What effect will the “British Abu Ghraib” have on the military?

  • Not just bad apples. Baha Mousa’s solicitor Phil Shiner, writing in The Guardian, has urged the British public not to accept that the disgraceful behaviour of 1st Battalion The Queen’s Lancashire Regiment as an extreme perversion, or just the work of a “few bad apples.” Shiner is acting on behalf of 150 other Iraqis in a case being heard next month where the argument will be made that there should be an enquiry in the entire UK detention policy. MOD policy will only be superficially altered in response to the Mousa report. “It will continue to hide damaging documents, mislead our courts, run unworthy legal arguments and use its mighty coercive power to keep the public in the dark,” argued Shiner.

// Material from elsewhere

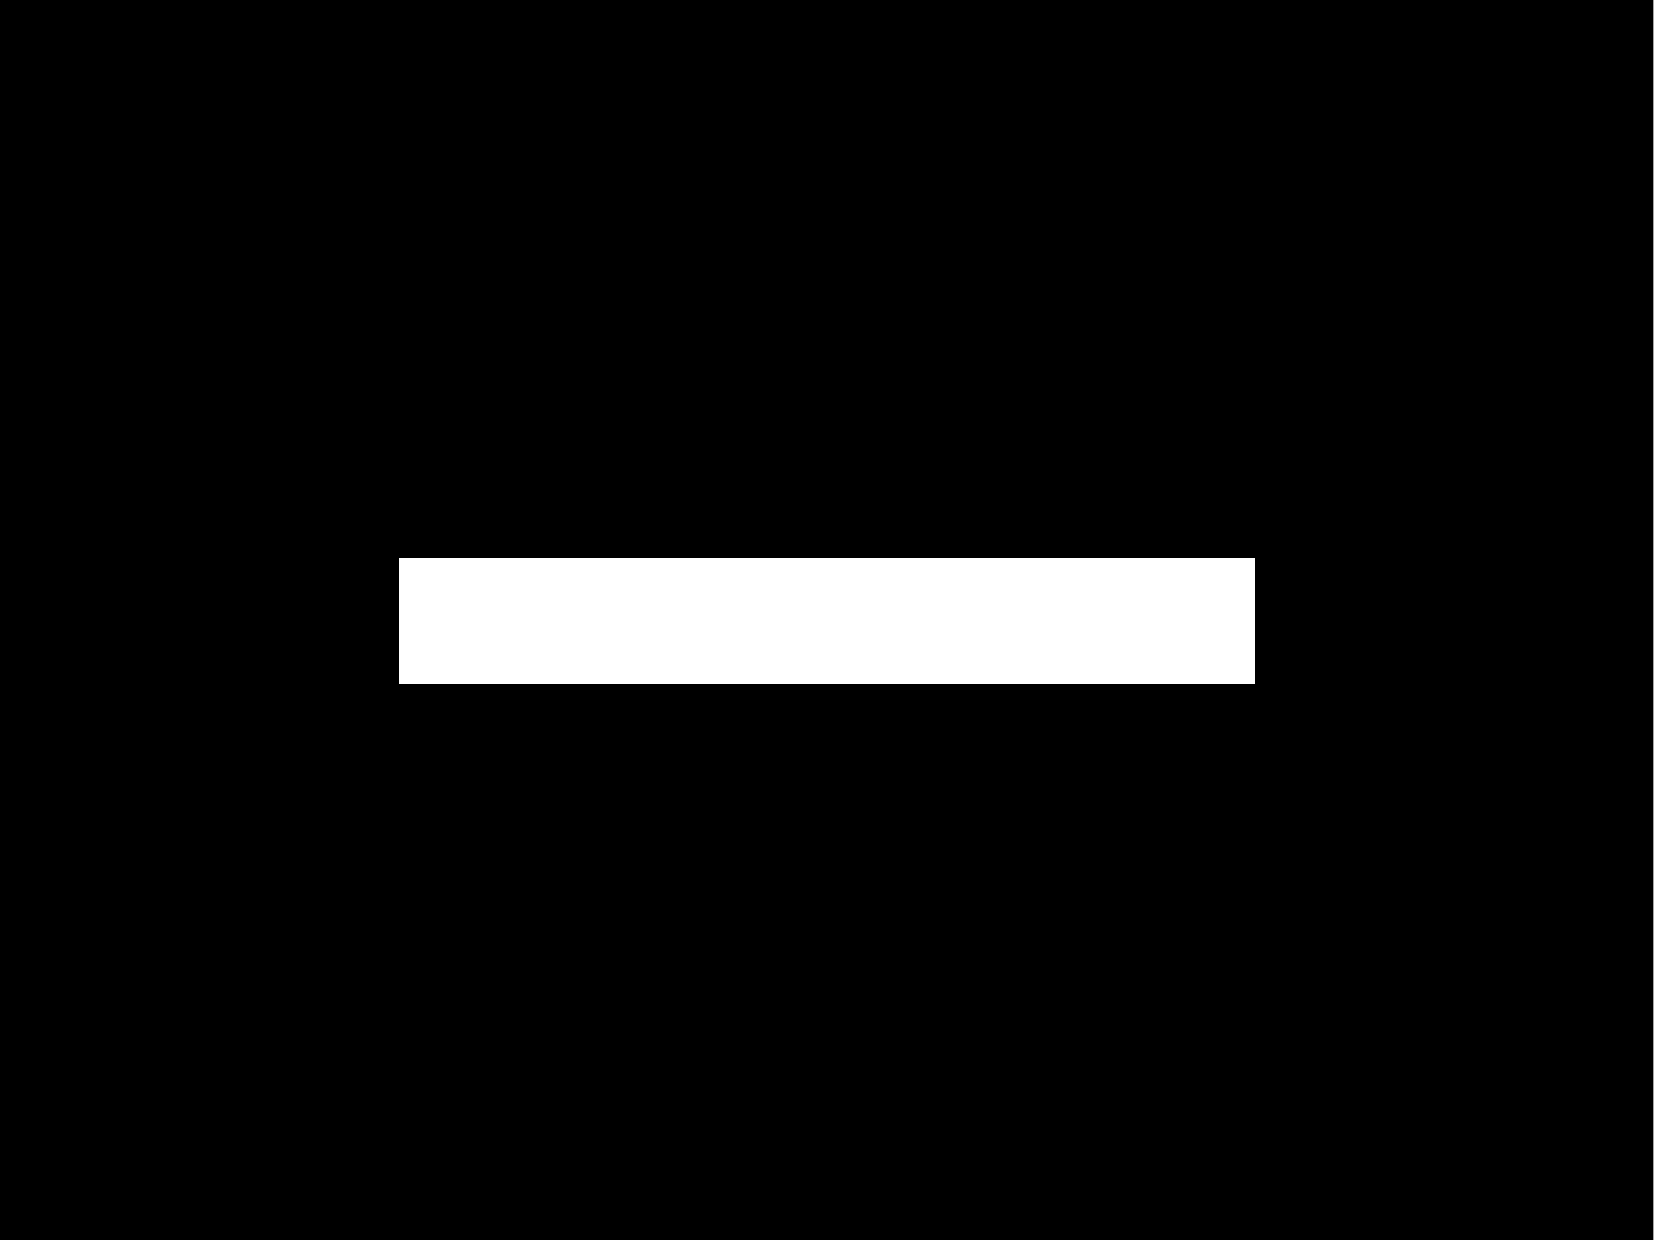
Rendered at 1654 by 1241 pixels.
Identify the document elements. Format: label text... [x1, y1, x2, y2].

subtitle Eu Acalmo o mar [82, 49, 1571, 1193]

  • Few rogue elements. Frederick Forsyth, a columnist for The Daily Express, objected to adverts placed in two defence magazines, Soldier and Sixth Sense, that encourage informers to anonymously denounce former colleagues who may have engaged in torture of civilians. He concluded: “Our Armed Forces do not brutalise civilians save in rare cases that the Military Police investigate.” Forsyth’s few bad apples analysis was sort of supported by the Gage inquiry’s conclusion that “an entrenched culture of violence in the [British] battlegroup” has not been uncovered.
  • What’s going to change? Gage’s report has outlined 73 measures for change. Included are requirements that detainees have a medical within four hours after capture, and that the military understand they can be prosecuted for the use of hooding, white noise, wall-standing, and sleep deprivation. “Harshing” – intense bursts of shouting abuse at prisoners – will still be allowed as it has proved vital in gaining intelligence.